If Saturday’s high-spirited fest is any indication, Campbell could be right.

With a minimum of advertising, the chamber sold all 350 tickets at $45 each for the dinner-dance. Some people even asked to be placed on a waiting list, chamber Director Hank Carillo said.

Although some complained that there was not enough food, that the lines for the bar were too long and that the band started too late, people for the most part seemed to be enjoying themselves.


Pat Bland, a retired Hollywood resident, bought eight tickets so she could take a group of friends to the dance. Bland also rented a white stretch limousine for the group, bringing her total tab for the night to $700.

“I wanted to do something really different for them,” Bland said. “When I heard about this, I said, ‘That’s it.’ ”

While Bland’s group led rousing renditions of “Swing Low” and “Sentimental Journey” in one of the more modern cars, two couples from Simi Valley peered out the window of their Pullman sleeper car.

The Pullman car features authentic red velvet bench seats that face each other and overhead compartments that convert to sleeping chambers. Mimi Norman said she chose the Pullman car for her ride after passing over another old car filled with white plastic chairs for seating.
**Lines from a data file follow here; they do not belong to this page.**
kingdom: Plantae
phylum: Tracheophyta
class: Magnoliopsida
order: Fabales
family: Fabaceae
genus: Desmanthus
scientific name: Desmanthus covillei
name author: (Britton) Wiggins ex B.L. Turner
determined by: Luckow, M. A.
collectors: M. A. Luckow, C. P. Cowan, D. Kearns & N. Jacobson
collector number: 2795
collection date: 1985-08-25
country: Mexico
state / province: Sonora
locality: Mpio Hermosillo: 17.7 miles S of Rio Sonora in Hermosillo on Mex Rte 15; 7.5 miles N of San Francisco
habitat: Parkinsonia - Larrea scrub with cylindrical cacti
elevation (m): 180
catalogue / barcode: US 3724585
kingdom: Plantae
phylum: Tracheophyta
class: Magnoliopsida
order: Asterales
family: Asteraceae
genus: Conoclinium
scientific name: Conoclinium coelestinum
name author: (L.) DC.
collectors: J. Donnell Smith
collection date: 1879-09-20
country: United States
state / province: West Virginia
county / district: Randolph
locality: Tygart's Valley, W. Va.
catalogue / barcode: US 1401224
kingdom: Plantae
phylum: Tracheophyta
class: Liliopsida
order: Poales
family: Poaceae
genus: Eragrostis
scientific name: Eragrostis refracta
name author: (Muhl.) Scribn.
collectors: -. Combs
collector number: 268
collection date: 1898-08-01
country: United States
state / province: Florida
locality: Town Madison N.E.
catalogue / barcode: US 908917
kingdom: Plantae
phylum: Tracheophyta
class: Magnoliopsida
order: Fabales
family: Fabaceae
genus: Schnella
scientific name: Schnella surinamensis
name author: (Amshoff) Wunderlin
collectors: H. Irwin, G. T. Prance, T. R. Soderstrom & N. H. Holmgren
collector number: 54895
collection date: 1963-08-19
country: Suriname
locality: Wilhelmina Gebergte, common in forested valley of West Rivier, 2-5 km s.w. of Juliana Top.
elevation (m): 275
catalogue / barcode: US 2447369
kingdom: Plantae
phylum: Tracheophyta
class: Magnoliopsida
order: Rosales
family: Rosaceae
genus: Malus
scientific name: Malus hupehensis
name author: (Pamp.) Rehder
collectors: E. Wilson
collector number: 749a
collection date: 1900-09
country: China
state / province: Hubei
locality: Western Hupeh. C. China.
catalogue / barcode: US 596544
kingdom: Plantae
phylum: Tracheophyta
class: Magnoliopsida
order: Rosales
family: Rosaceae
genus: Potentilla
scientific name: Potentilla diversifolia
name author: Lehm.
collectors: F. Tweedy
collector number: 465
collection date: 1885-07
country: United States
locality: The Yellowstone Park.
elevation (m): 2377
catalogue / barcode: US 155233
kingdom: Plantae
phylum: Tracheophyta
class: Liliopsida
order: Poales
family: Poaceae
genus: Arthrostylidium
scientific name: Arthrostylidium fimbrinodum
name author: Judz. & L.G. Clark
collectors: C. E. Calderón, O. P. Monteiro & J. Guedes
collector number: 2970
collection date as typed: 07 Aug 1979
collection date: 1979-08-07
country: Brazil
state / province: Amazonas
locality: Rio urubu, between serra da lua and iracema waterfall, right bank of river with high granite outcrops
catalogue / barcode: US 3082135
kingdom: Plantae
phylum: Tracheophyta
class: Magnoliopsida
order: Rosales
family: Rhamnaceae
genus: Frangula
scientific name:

Norman called that one the “Kmart car.”

“It has all those lawn chairs in it,” she said. “Tacky. Tacky. This is much better.”

Car attendant Swanson, a member of the Santa Clara River Valley Railroad Historical Society, said his group plans to help Short Line renovate each car with period seating and fixtures. But the work is slow because of a shortage of funds, he said.

Jensen of Short Line said his company also is negotiating to buy dining cars so dinner can be served on the train once the excursion runs begin.


Like Campbell, he has high hopes for the railway’s future.

“This is just a great little valley for tourism,” Jensen said. “It’s undiscovered and it’s so close to Los Angeles. It can become the next Solvang.”